::: Extrait du document

Au fil des années j’ai appris à vivre avec. A trouver des solutions pour mieux vivre ces périodes fortes en émotions. Là où avant il me fallait beaucoup de temps pour récupérer, maintenant c’est souvent bouclé en une ou deux journées, voire parfois en quelques heures si je réussis à me calmer rapidement. Je n’ai pas de technique révolutionnaire, parfois mes astuces ne fonctionnent pas, parfois très bien. Chaque crise est différente. Même si j’en fais beaucoup moins, elles peuvent parfois être aussi fortes qu’il y a cinq ou six ans. J’apprends à vivre avec moi-même et avec ma petite tête trop pensante – souvent pesante. Je n’ai pas de technique révolutionnaire mais j’ai eu envie de partager quelques-unes de mes astuces pour aider celles et ceux qui ont du mal à reprendre le dessus. Bien sûr, elles fonctionnent la plupart du temps sur moi, sur mon mode de fonctionnement. Elles peuvent ne pas fonctionner du tout pour vous ou alors très bien, ce n’est en aucun cas une prescription médicale. Mais on ne sait jamais, peut-être que je pourrais aider un peu.

::::::
::: Données enregistrées

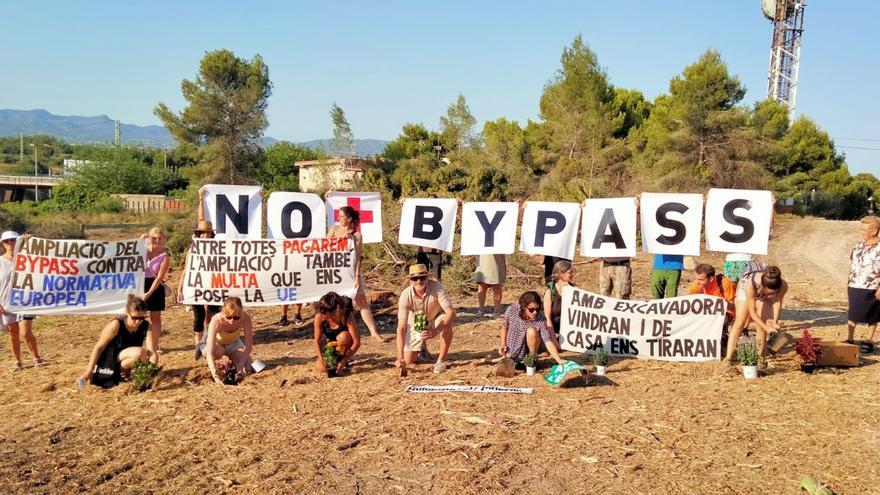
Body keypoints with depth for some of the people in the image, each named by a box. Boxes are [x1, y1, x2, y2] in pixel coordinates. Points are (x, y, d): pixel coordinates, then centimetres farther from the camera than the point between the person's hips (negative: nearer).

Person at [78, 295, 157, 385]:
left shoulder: (147, 327, -14)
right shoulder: (116, 324, -22)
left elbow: (152, 352, -20)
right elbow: (99, 347, -17)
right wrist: (89, 371, -22)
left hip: (125, 361, 5)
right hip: (109, 360, -5)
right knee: (140, 352, -31)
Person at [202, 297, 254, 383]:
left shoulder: (246, 318, -33)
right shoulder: (216, 321, -39)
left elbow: (248, 345, -26)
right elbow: (210, 352, -45)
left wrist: (241, 364, -39)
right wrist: (215, 374, -56)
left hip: (233, 343, 2)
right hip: (215, 343, -2)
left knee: (246, 368, -19)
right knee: (218, 351, -37)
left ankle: (231, 359, 14)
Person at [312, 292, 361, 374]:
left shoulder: (347, 315, -32)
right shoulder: (319, 317, -25)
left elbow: (357, 342, -33)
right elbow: (317, 341, -18)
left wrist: (344, 360, -37)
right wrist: (321, 359, -32)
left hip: (345, 342, -3)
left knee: (344, 336, -38)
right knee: (320, 368, -16)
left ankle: (342, 358, -10)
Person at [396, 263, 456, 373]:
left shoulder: (437, 288, -33)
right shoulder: (406, 295, -29)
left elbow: (451, 312, -38)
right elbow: (401, 328, -29)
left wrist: (436, 331, -55)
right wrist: (400, 357, -37)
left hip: (437, 317, -1)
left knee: (446, 325, -37)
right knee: (408, 362, -6)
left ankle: (441, 361, -15)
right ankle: (422, 348, 30)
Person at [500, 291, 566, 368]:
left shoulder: (541, 320, -26)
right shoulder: (512, 310, -22)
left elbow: (548, 342, -30)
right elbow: (505, 326, -3)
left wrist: (559, 360, -40)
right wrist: (503, 344, -11)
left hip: (529, 350, -1)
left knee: (532, 331, -30)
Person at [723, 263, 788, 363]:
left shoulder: (783, 285, -39)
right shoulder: (750, 284, -47)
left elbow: (777, 302, -18)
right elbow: (753, 312, -35)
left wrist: (775, 322, -26)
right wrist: (767, 328, -38)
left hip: (763, 295, 2)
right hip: (745, 288, -2)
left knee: (760, 324, -7)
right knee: (739, 323, -6)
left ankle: (760, 355, 7)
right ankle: (728, 357, -7)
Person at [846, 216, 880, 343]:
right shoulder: (859, 246, 9)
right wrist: (848, 284, 15)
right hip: (854, 287, 6)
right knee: (852, 314, 10)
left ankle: (869, 342, 17)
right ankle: (849, 340, 18)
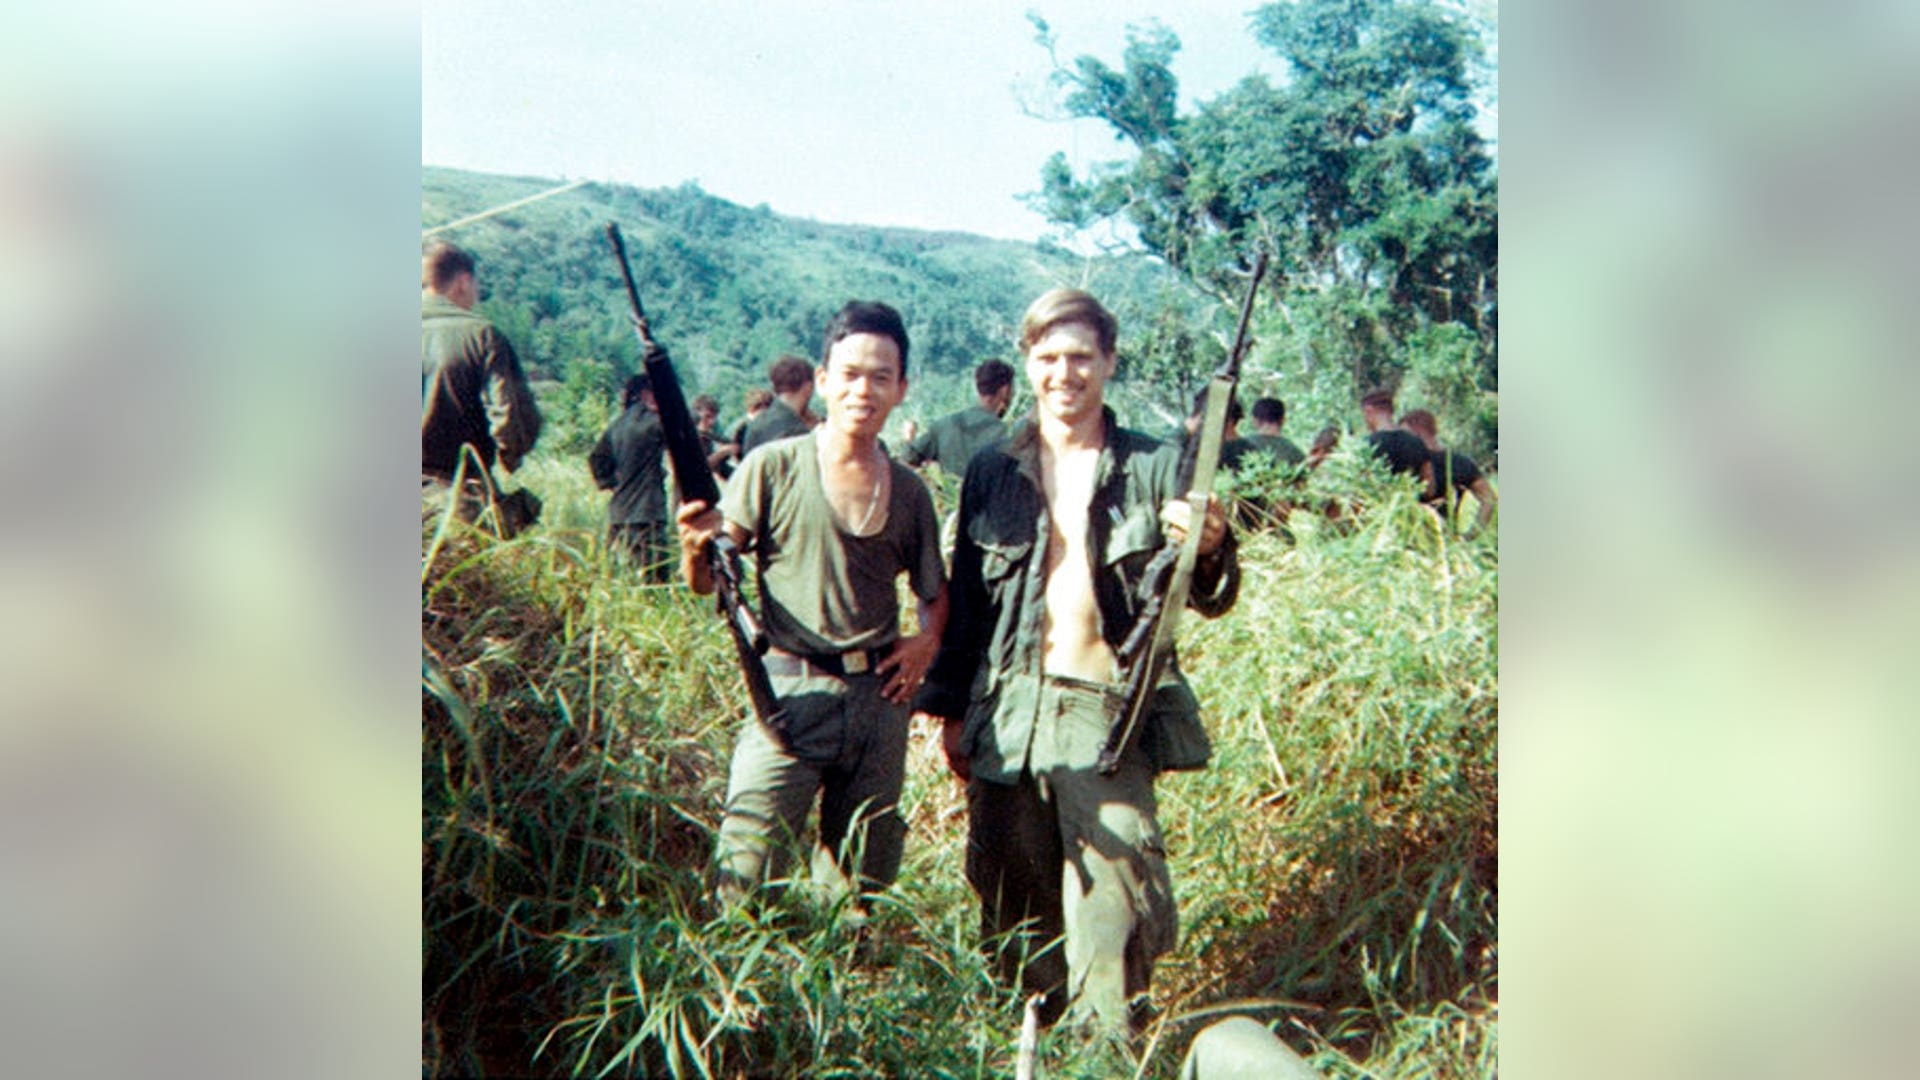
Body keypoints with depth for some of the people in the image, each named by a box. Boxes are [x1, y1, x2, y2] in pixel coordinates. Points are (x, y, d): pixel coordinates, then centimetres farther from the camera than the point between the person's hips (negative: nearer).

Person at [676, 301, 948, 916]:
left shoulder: (908, 490, 8)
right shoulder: (773, 467, -4)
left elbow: (935, 591, 21)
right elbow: (705, 582, -3)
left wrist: (929, 639, 1)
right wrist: (696, 544, -25)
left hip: (880, 699, 4)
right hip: (791, 694, -4)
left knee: (861, 884, 15)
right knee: (745, 876, -7)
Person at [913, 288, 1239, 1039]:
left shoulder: (1155, 468, 0)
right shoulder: (993, 471, 8)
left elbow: (1209, 602, 0)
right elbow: (965, 602, 13)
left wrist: (1209, 553, -22)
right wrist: (950, 708, 11)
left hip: (1109, 717, -3)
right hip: (1009, 715, 3)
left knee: (1116, 901, -5)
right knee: (1013, 897, 13)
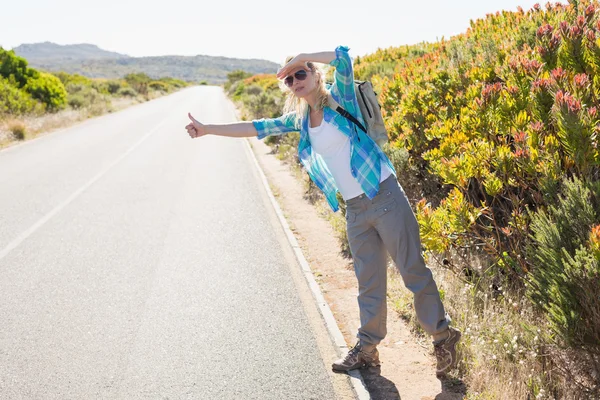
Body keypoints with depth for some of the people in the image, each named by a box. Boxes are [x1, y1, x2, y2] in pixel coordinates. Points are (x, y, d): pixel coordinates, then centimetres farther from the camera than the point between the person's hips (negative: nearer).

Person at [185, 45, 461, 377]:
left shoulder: (339, 98, -5)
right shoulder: (298, 120, 11)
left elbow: (343, 57, -21)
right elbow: (258, 127, 12)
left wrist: (300, 58, -12)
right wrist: (207, 129, 10)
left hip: (384, 195, -5)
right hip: (355, 210, 5)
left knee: (413, 270, 1)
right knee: (369, 281, 12)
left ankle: (443, 337, 16)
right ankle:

::::::

Répondez aux questions suivantes à partir de l'extrait sur la gestion des crises émotionnelles.
1. Combien de temps faut-il désormais pour récupérer après une crise ?
2. À quelle période les crises actuelles peuvent-elles parfois être comparées en intensité ?
3. Qu'est-ce que les astuces partagées ne sont en aucun cas ?

1. Souvent une ou deux journées, voire parfois quelques heures en cas de retour rapide au calme.
2. À il y a cinq ou six ans.
3. Une prescription médicale.